» Exercise
Convert each line of the material below into one string in a single JSON array, skipping any blank lines.

=======

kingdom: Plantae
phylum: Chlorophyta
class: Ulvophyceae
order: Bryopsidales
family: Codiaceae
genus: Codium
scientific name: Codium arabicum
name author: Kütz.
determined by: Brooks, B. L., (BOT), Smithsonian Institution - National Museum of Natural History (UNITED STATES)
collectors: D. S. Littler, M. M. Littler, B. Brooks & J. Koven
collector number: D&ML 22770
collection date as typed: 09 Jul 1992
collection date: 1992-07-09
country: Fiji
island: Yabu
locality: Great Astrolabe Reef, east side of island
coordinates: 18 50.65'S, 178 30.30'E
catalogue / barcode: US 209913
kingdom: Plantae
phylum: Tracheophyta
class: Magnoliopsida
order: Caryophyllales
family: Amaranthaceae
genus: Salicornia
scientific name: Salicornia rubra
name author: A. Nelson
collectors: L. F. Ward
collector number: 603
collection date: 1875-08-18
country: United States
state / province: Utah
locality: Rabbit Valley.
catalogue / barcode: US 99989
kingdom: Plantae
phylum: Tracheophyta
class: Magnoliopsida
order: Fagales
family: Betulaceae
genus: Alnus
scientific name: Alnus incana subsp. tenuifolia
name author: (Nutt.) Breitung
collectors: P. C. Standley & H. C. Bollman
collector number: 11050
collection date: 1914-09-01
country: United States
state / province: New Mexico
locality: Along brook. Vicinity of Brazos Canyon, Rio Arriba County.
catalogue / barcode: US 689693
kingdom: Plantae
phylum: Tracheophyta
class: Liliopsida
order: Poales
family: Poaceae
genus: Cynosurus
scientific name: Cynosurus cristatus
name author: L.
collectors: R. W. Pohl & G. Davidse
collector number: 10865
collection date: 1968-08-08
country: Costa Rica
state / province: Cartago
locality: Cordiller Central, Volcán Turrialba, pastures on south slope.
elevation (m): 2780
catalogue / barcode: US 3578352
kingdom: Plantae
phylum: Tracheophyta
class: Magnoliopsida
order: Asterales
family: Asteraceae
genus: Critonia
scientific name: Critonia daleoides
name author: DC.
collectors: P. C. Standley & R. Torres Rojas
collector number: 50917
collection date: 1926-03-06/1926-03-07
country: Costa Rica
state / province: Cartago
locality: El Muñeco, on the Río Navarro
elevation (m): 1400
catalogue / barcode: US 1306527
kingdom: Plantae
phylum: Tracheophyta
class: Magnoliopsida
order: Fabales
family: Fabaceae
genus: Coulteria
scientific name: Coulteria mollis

=======

» Solution for this task
[
  "kingdom: Plantae",
  "phylum: Chlorophyta",
  "class: Ulvophyceae",
  "order: Bryopsidales",
  "family: Codiaceae",
  "genus: Codium",
  "scientific name: Codium arabicum",
  "name author: Kütz.",
  "determined by: Brooks, B. L., (BOT), Smithsonian Institution - National Museum of Natural History (UNITED STATES)",
  "collectors: D. S. Littler, M. M. Littler, B. Brooks & J. Koven",
  "collector number: D&ML 22770",
  "collection date as typed: 09 Jul 1992",
  "collection date: 1992-07-09",
  "country: Fiji",
  "island: Yabu",
  "locality: Great Astrolabe Reef, east side of island",
  "coordinates: 18 50.65'S, 178 30.30'E",
  "catalogue / barcode: US 209913",
  "kingdom: Plantae",
  "phylum: Tracheophyta",
  "class: Magnoliopsida",
  "order: Caryophyllales",
  "family: Amaranthaceae",
  "genus: Salicornia",
  "scientific name: Salicornia rubra",
  "name author: A. Nelson",
  "collectors: L. F. Ward",
  "collector number: 603",
  "collection date: 1875-08-18",
  "country: United States",
  "state / province: Utah",
  "locality: Rabbit Valley.",
  "catalogue / barcode: US 99989",
  "kingdom: Plantae",
  "phylum: Tracheophyta",
  "class: Magnoliopsida",
  "order: Fagales",
  "family: Betulaceae",
  "genus: Alnus",
  "scientific name: Alnus incana subsp. tenuifolia",
  "name author: (Nutt.) Breitung",
  "collectors: P. C. Standley & H. C. Bollman",
  "collector number: 11050",
  "collection date: 1914-09-01",
  "country: United States",
  "state / province: New Mexico",
  "locality: Along brook. Vicinity of Brazos Canyon, Rio Arriba County.",
  "catalogue / barcode: US 689693",
  "kingdom: Plantae",
  "phylum: Tracheophyta",
  "class: Liliopsida",
  "order: Poales",
  "family: Poaceae",
  "genus: Cynosurus",
  "scientific name: Cynosurus cristatus",
  "name author: L.",
  "collectors: R. W. Pohl & G. Davidse",
  "collector number: 10865",
  "collection date: 1968-08-08",
  "country: Costa Rica",
  "state / province: Cartago",
  "locality: Cordiller Central, Volcán Turrialba, pastures on south slope.",
  "elevation (m): 2780",
  "catalogue / barcode: US 3578352",
  "kingdom: Plantae",
  "phylum: Tracheophyta",
  "class: Magnoliopsida",
  "order: Asterales",
  "family: Asteraceae",
  "genus: Critonia",
  "scientific name: Critonia daleoides",
  "name author: DC.",
  "collectors: P. C. Standley & R. Torres Rojas",
  "collector number: 50917",
  "collection date: 1926-03-06/1926-03-07",
  "country: Costa Rica",
  "state / province: Cartago",
  "locality: El Muñeco, on the Río Navarro",
  "elevation (m): 1400",
  "catalogue / barcode: US 1306527",
  "kingdom: Plantae",
  "phylum: Tracheophyta",
  "class: Magnoliopsida",
  "order: Fabales",
  "family: Fabaceae",
  "genus: Coulteria",
  "scientific name: Coulteria mollis"
]